I would like to question what purpose God had in mind when he created ticks. Phil found a tick digging itself into his neck during our hike. When I got home, I realized that I too, had a tick friend on my left hip. I called Phil to come help me remove the icky thing & he said he found even MORE ticks on himself. Gross. No worries though, we are both tick-free. I was having tick hallucinations for a few hours afterward though…every little round, dark circle that I saw was a tick…but not really.
The hike we went on was 4-point-some miles one way. It was a pretty good hike. I’d even venture to say that it was a bit “strenuous” for myself. I’m not the most in shape person though, so don’t listen to me. It was so fun! I’m just super sore now 🙂 Once we had reached our destination of Marble Falls, we turned around & headed back the way we came. During our hike back, I realized that I had been looking down at the ground immediately in front of me for a long time. Which, wasn’t necessarily a bad thing because I didn’t want to trip on an unexpected rock and fall flat on my face! But the amount of time I spent staring at the ground, focused on getting back to the car gave me insight into how I’ve been doing life lately.
Lately, I’ve just been focusing on my immediate to-do lists with the goal of making it to the wedding. I’ll dare to say that that’s a big part, if not all, that I’ve been focused on lately. I’m focused so much on making it to the wedding that I’m missing out on the wonderful things that this stage in my life has to offer.
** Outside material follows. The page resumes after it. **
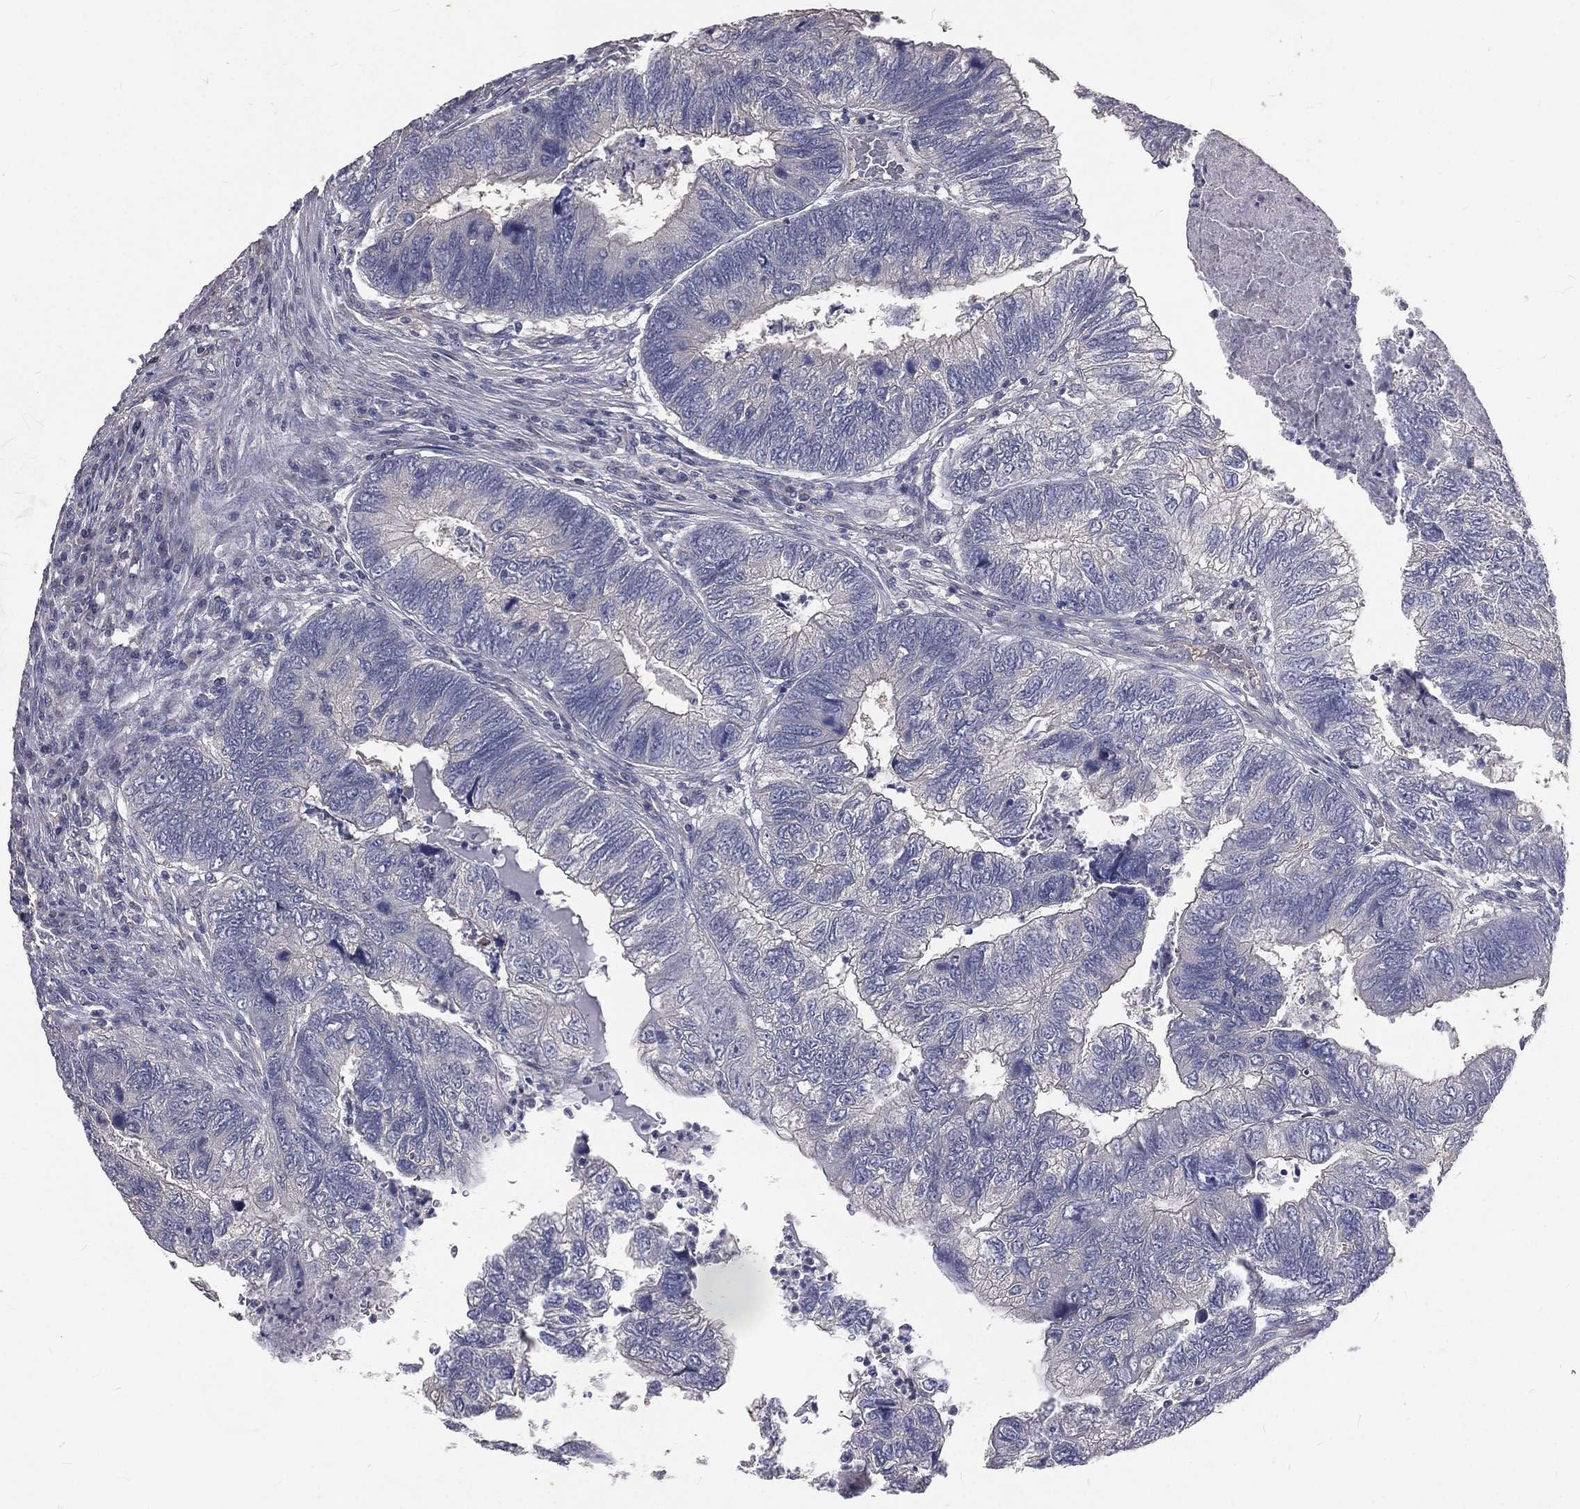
{"staining": {"intensity": "negative", "quantity": "none", "location": "none"}, "tissue": "colorectal cancer", "cell_type": "Tumor cells", "image_type": "cancer", "snomed": [{"axis": "morphology", "description": "Adenocarcinoma, NOS"}, {"axis": "topography", "description": "Colon"}], "caption": "A histopathology image of human adenocarcinoma (colorectal) is negative for staining in tumor cells. The staining was performed using DAB (3,3'-diaminobenzidine) to visualize the protein expression in brown, while the nuclei were stained in blue with hematoxylin (Magnification: 20x).", "gene": "CROCC", "patient": {"sex": "female", "age": 67}}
I’m missing out on the little blessings that God puts in front of me each and every day.
And as I felt God gently remind me to stop and admire his beautiful creation in the mountains, and quit focusing so much on the dirt in front of me…I also felt Him remind me to treat my life the same way: to take time to relish in the places that God puts me in, with the people who He puts me with, for the purpose that He has for me during such a time as this.